Flying freehold and creeping freehold

These two terms refer to parts of the property that are owned by one party, but appear to infringe on another freeholder. So this could be a balcony that extends over another property (flying), or a cellar that extends beneath it (creeping). In some cases these types of freehold can be problematic, as even if there is a clear freeholder, the part of the property will have an effect on others, and could cause contention.

What is feuhold?

Scotland has a different system to the rest of the UK. They abolished Feudal Tenure in 2004, which meant that long term leases turned into freehold. There are very few leasehold properties in Scotland.

How to buy freehold

Buying a freehold property often seems easier, as you know exactly what you’re getting, there will not be anything to do further down the line (like renewing a lease) and you can be entirely responsible for your own property and what you do there. Ensure when you look at properties (particularly new builds or flats) you know that you are purchasing the freehold for the property. Check any boundaries and discuss any flying freehold issues with your conveyancing solicitor. If you are buying a share of the freehold, ask what repairs have been made, what the relationship is like with the other freeholders and how any decisions are reached with regards to the property.
Whether buying leasehold or freehold, make sure you thoroughly research the property and any fees that might be attached to the property. Always hire an experienced Chartered Surveyor to thoroughly assess the property and check any changes, updates or issues that may arise with the building or surrounding land.

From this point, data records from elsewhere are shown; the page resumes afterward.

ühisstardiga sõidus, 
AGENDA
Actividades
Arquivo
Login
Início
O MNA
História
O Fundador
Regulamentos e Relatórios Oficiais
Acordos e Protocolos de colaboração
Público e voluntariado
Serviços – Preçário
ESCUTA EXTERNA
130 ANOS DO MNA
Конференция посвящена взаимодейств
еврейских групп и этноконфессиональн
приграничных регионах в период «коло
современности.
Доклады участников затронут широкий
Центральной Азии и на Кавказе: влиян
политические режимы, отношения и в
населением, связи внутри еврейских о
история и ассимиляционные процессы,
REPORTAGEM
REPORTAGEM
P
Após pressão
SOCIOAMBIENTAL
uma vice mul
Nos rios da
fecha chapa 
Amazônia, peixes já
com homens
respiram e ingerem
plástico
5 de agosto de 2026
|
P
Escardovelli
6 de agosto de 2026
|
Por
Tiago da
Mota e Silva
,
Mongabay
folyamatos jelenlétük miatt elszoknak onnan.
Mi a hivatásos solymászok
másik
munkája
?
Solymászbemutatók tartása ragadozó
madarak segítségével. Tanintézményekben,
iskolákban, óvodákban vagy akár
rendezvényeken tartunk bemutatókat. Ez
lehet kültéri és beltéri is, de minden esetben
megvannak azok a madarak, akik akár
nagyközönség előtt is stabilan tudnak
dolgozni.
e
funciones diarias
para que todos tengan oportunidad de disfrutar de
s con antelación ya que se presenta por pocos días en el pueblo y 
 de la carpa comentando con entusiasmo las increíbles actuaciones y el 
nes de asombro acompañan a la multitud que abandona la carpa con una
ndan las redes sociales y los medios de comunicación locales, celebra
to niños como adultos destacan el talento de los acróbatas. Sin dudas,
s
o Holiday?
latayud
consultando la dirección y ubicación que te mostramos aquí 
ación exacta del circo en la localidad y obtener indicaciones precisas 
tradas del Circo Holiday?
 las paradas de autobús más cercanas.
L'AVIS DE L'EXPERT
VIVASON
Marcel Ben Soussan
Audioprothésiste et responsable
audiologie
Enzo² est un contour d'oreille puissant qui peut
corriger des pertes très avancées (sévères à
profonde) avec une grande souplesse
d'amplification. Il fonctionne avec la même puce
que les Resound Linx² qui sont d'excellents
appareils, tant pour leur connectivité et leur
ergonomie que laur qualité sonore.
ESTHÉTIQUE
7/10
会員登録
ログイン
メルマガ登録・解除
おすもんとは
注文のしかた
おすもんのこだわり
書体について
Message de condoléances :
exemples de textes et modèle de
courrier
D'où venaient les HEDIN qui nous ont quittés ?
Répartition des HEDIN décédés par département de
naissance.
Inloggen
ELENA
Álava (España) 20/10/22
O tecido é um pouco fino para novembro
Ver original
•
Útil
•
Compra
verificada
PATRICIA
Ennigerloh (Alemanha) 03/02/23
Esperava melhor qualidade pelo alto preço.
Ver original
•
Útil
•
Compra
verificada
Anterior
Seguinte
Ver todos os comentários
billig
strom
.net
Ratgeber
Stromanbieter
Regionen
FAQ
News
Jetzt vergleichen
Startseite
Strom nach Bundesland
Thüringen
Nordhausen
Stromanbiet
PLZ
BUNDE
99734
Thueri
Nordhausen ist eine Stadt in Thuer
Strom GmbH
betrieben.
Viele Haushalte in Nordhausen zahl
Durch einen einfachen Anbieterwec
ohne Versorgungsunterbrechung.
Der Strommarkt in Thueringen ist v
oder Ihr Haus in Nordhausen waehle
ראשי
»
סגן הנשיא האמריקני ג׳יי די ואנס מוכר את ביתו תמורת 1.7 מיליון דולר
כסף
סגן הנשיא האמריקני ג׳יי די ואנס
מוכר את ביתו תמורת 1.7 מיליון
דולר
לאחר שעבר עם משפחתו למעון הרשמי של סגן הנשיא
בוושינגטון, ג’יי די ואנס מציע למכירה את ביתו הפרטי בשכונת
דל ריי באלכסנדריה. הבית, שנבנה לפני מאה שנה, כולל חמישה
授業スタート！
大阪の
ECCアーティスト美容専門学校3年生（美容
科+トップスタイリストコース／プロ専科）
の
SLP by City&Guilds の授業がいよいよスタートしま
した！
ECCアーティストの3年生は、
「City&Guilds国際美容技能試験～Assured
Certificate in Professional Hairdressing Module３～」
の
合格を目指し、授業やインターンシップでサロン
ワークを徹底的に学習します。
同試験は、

What is freehold reversion?

If a property is listed as 'Freehold Reversion' that means that the leashold on the property is running out and it will soon be returning to being freehold.

If you buy a freehold reversion property, then the freehold should belong to you once the lease ends. However freehold contracts are very individual and although there are some norms, there is a lot of variation, so it's important to check the contract to see if this is indeed the case. 

It can be helpful to seek expert legal advice to help you go through the contract on a reversion property. We’d recommend looking for a legal company that is a member of ALEP (Association of Leasehold Enfranchisement Practitioners), as they specialise in leaseholds and freeholds.